If the idea of going to prison for something as trivial as failing to pay a fine seems unimaginable, then you may be surprised to discover that it is not an uncommon practice in Britain; over 22,000 people fell victim in 1994 alone. Here is another paradox, to add to the pile which accumulate around this subject. People who, for example, can’t afford a TV licence, are then fined more than the value of the licence which they couldn’t afford in the first place. When they fail to pay the fine, they end up in jail. And here’s the “double whammy” which would perplex even the Mad Hatter: the cost of imprisoning, say, a single mother for not buying a TV licence (yes, you with the blinkers on, they do put mothers of young children in prison) is likely to be forty times the cost of the licence. And they reckon that prison works?

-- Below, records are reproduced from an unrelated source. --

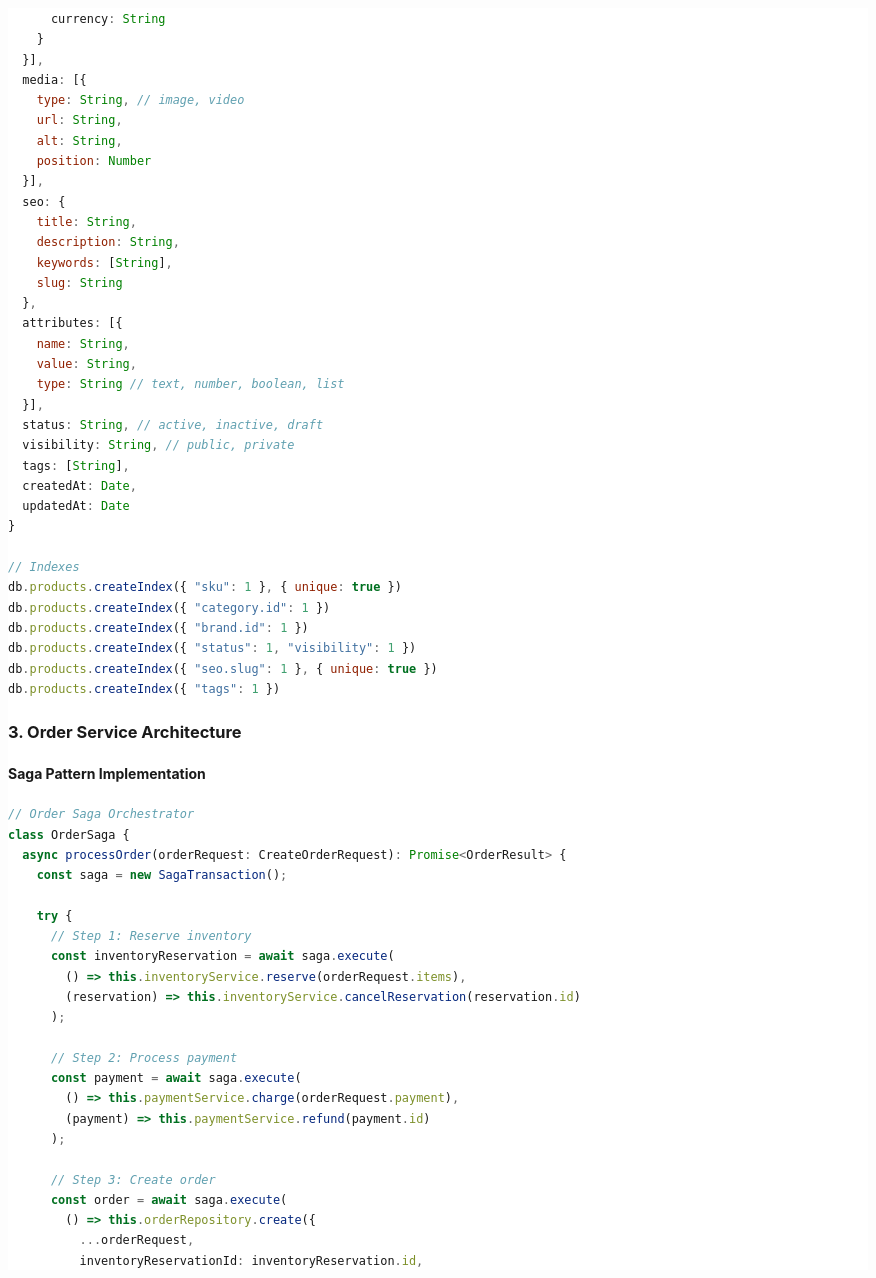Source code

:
 ```javascript
      currency: String
    }
  }],
  media: [{
    type: String, // image, video
    url: String,
    alt: String,
    position: Number
  }],
  seo: {
    title: String,
    description: String,
    keywords: [String],
    slug: String
  },
  attributes: [{
    name: String,
    value: String,
    type: String // text, number, boolean, list
  }],
  status: String, // active, inactive, draft
  visibility: String, // public, private
  tags: [String],
  createdAt: Date,
  updatedAt: Date
}

// Indexes
db.products.createIndex({ "sku": 1 }, { unique: true })
db.products.createIndex({ "category.id": 1 })
db.products.createIndex({ "brand.id": 1 })
db.products.createIndex({ "status": 1, "visibility": 1 })
db.products.createIndex({ "seo.slug": 1 }, { unique: true })
db.products.createIndex({ "tags": 1 })
```

### 3. Order Service Architecture

#### Saga Pattern Implementation
```typescript
// Order Saga Orchestrator
class OrderSaga {
  async processOrder(orderRequest: CreateOrderRequest): Promise<OrderResult> {
    const saga = new SagaTransaction();
    
    try {
      // Step 1: Reserve inventory
      const inventoryReservation = await saga.execute(
        () => this.inventoryService.reserve(orderRequest.items),
        (reservation) => this.inventoryService.cancelReservation(reservation.id)
      );

      // Step 2: Process payment
      const payment = await saga.execute(
        () => this.paymentService.charge(orderRequest.payment),
        (payment) => this.paymentService.refund(payment.id)
      );

      // Step 3: Create order
      const order = await saga.execute(
        () => this.orderRepository.create({
          ...orderRequest,
          inventoryReservationId: inventoryReservation.id,
```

What, then, does the convict learn from the experience of imprisonment? As illustrated above, for many the harsh lesson is that society is prepared to pay thousands of pounds to punish you, but not even a small fraction of that amount is forthcoming to prevent you turning to crime in the first place; in other words, punishing the poor for nothing more than their shortage of money. It is unlikely that many prisoners emerge from the experience with a more positive attitude to the iniquitous socio-economic system which first condemns them to a life of poverty, and then, when temptation gets the better of them, condemns them again to be punished. It’s no wonder that prison does little to discourage crime.
If all other things were equal, perhaps a case could be made for punishing transgressors, but as everyone knows, equality is not something that can be associated with capitalism. It’s bad enough that so many are trapped in a life of poverty, yet the arrogant pitiless free market has to constantly rub their noses in it. Conspicuous inequality is what leads the poor to try to obtain a little more by any means available. If politicians wanted to reduce crime within capitalism, they would establish a system to counsel, aid and attempt to rehabilitate offenders–alas, not politically popular and not many votes in it. On the other hand, if they were serious about eradicating crime, they would identify and attempt to remove the causes of crime. This, however, would raise questions about why we need private property, money, privilege, etc.–not likely to be tackled by most politicians, as the one thing they agree on is the continuance and support of a social system in which a minority owns most of the wealth and exploits the rest of us to maintain it.
The new Labour government, for all its claims to be “tough” on the causes of crime, is proving to be just as ready to cage people up in a way considered inhumane in zoos. Whichever side of the law you’re on, whether you’re in or out of jail, if you’re poor there is one sound-bite that will always ring true: Tough on you.